* JOB ITEM
Pick out each line in the entries below that contains the string "True". Only matches with the same uppercase and lowercase letters count.

BEGIN SOURCE MATERIAL

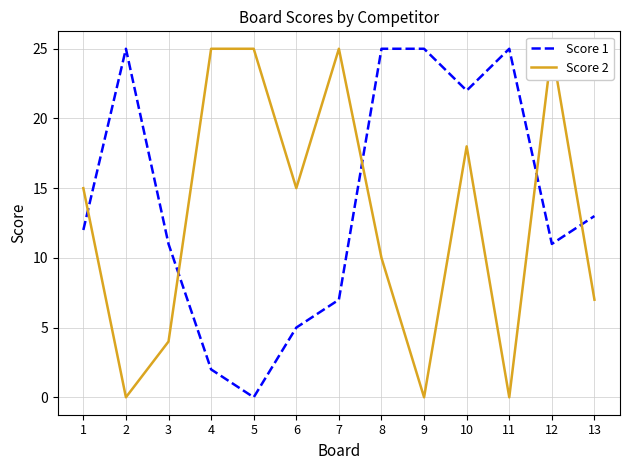

Which series has the largest total across all categories?

Score 1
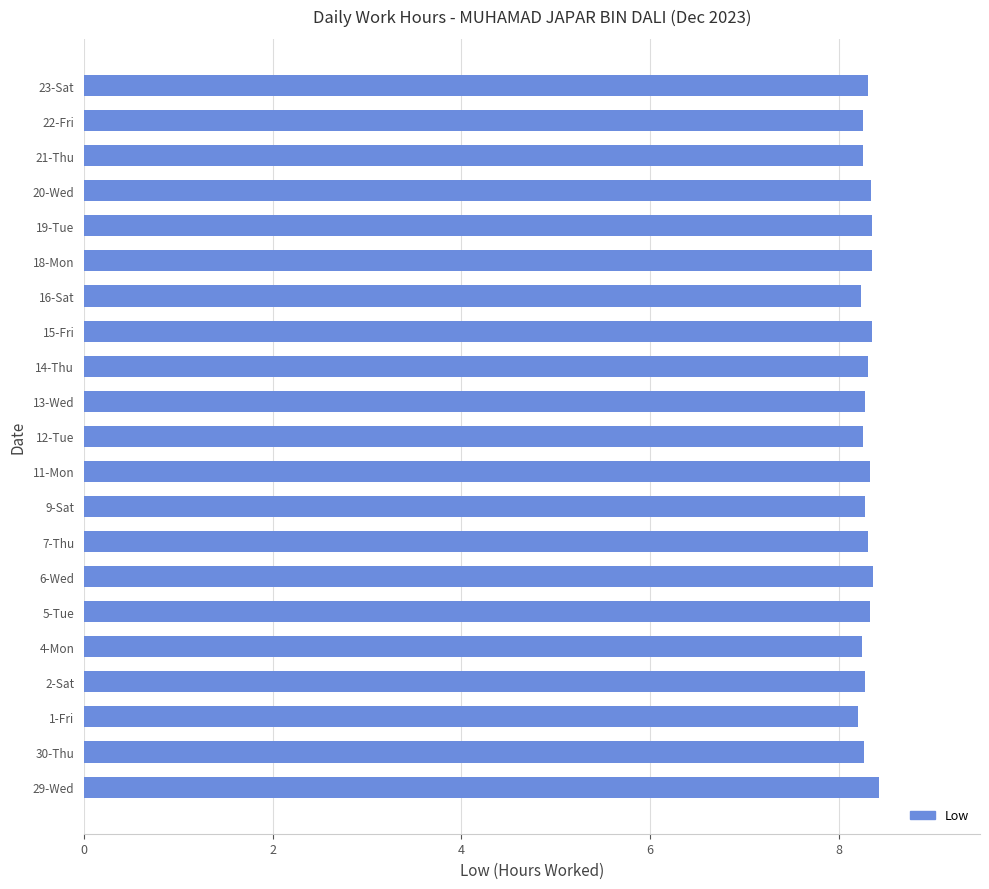

What is the ratio of the value at 22-Fri to the value at 20-Wed?

1.0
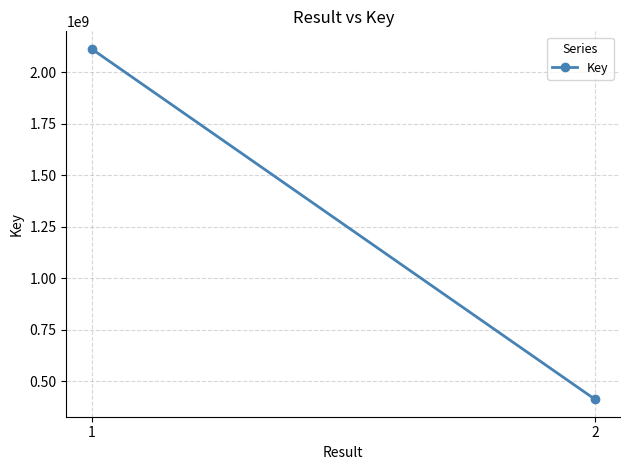

What is the smallest value displayed?

414137076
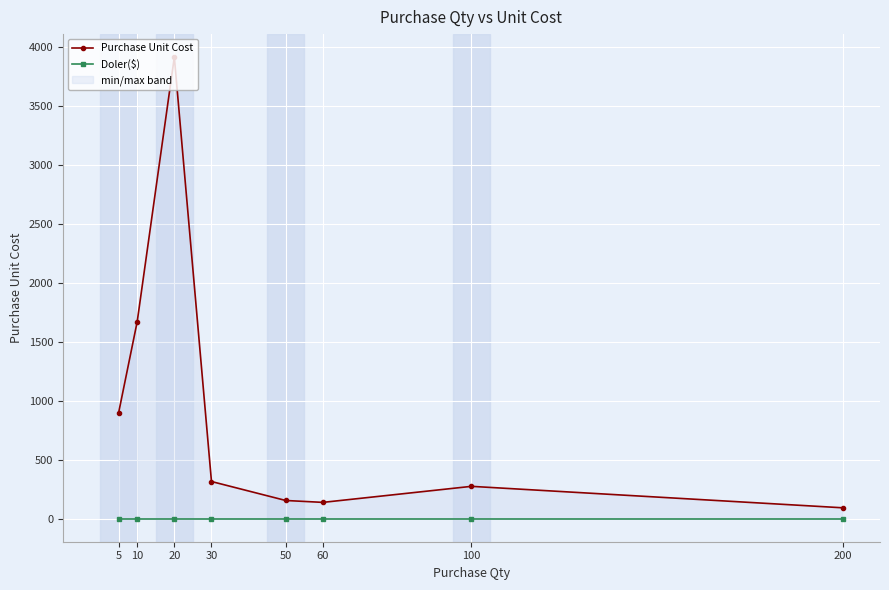

True or false: Purchase Unit Cost has more than 1 points higher than both neighbors.

True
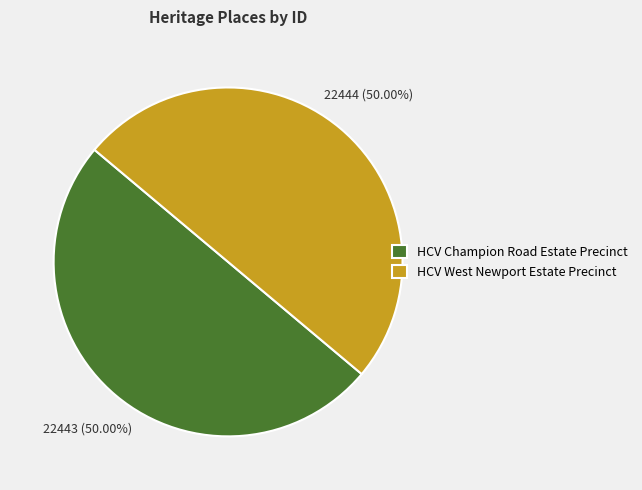

To the nearest percent, what is the combined percentage of HCV West Newport Estate Precinct and HCV Champion Road Estate Precinct?

100%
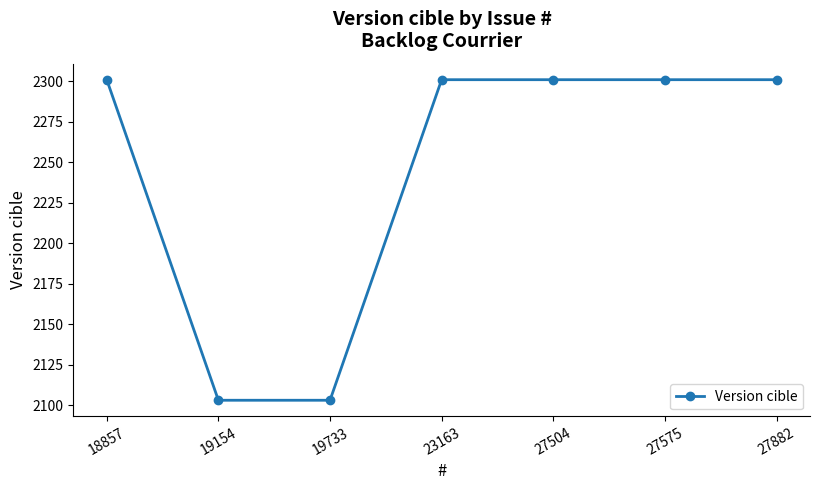

True or false: the data shows 1021 at 19154.

False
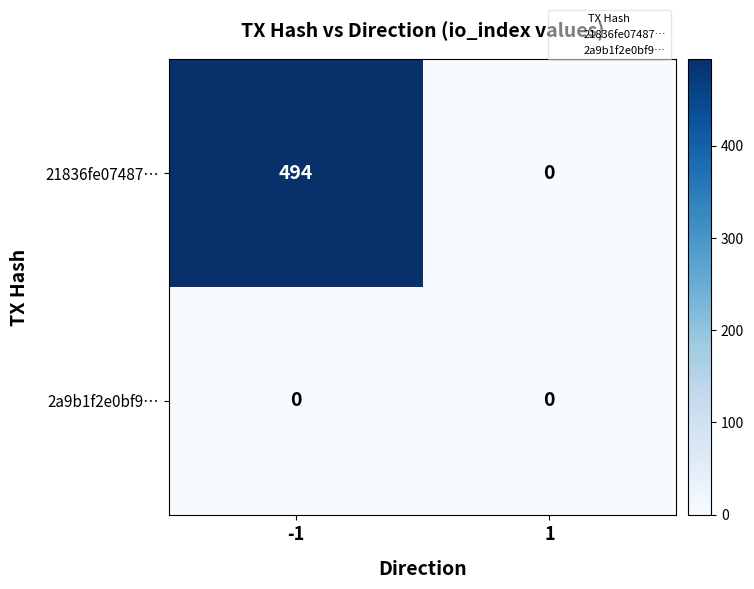

Reading right to left, transcribe all the data shown in this chart.

21836fe07487…: 0	494
2a9b1f2e0bf9…: 0	0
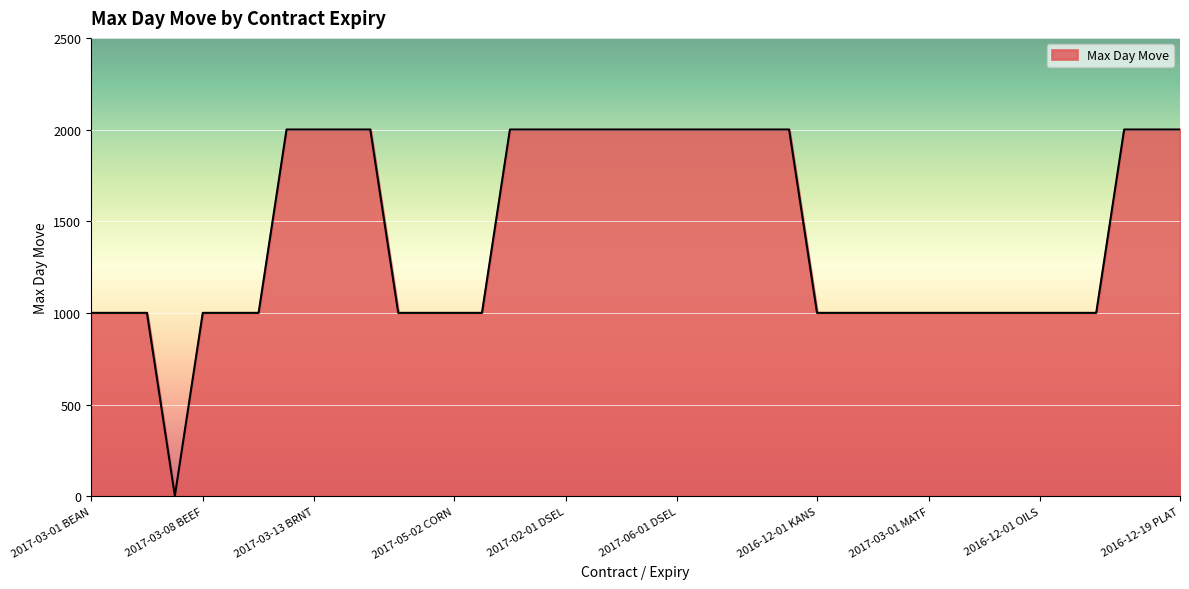

What is the difference between the maximum and minimum values?

1998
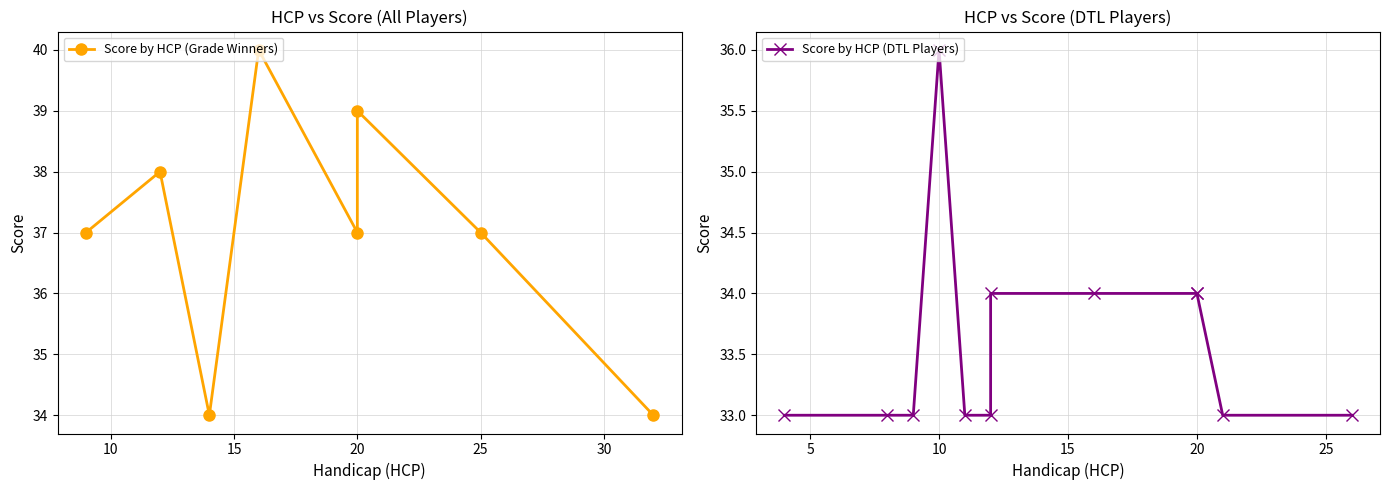

How many data points are less than 34?

7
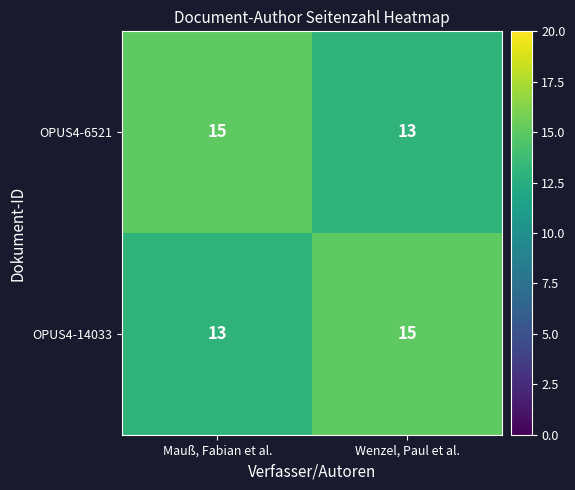

At Wenzel, Paul et al., list the series in order from largest to smallest.

OPUS4-14033, OPUS4-6521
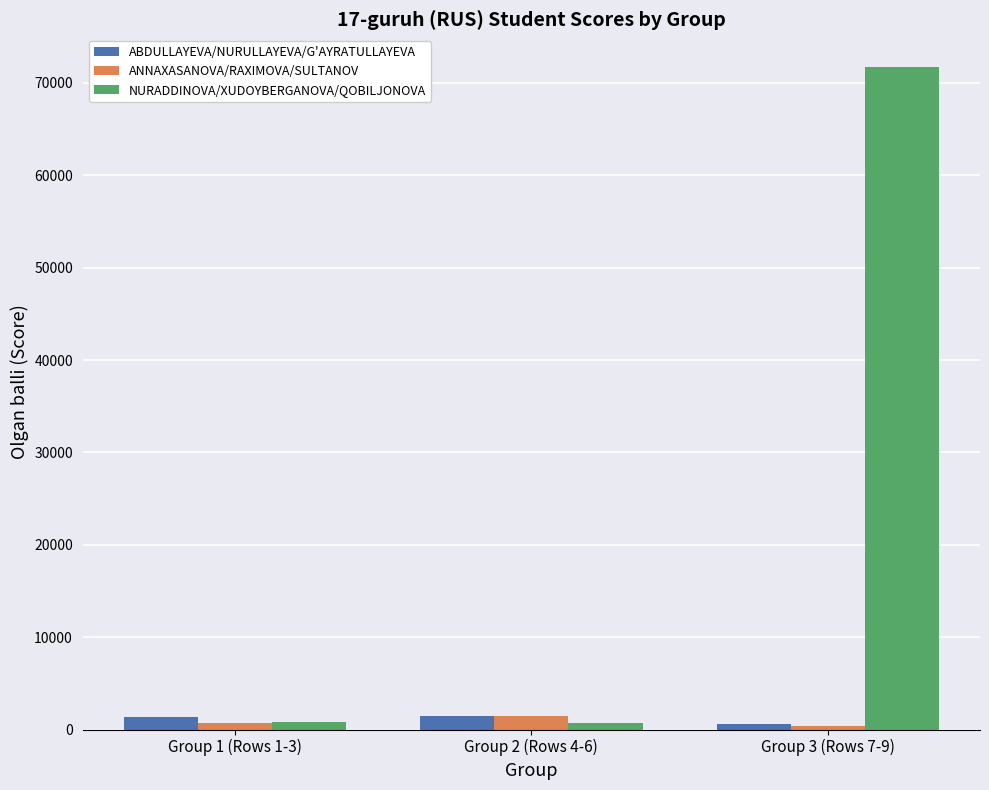

Where is ABDULLAYEVA/NURULLAYEVA/G'AYRATULLAYEVA nearest to the value 1007?

Group 1 (Rows 1-3)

END SOURCE MATERIAL

* EXERCISE OUTPUT
True or false: Purchase Unit Cost has more than 1 points higher than both neighbors.
True
True or false: the data shows 1021 at 19154.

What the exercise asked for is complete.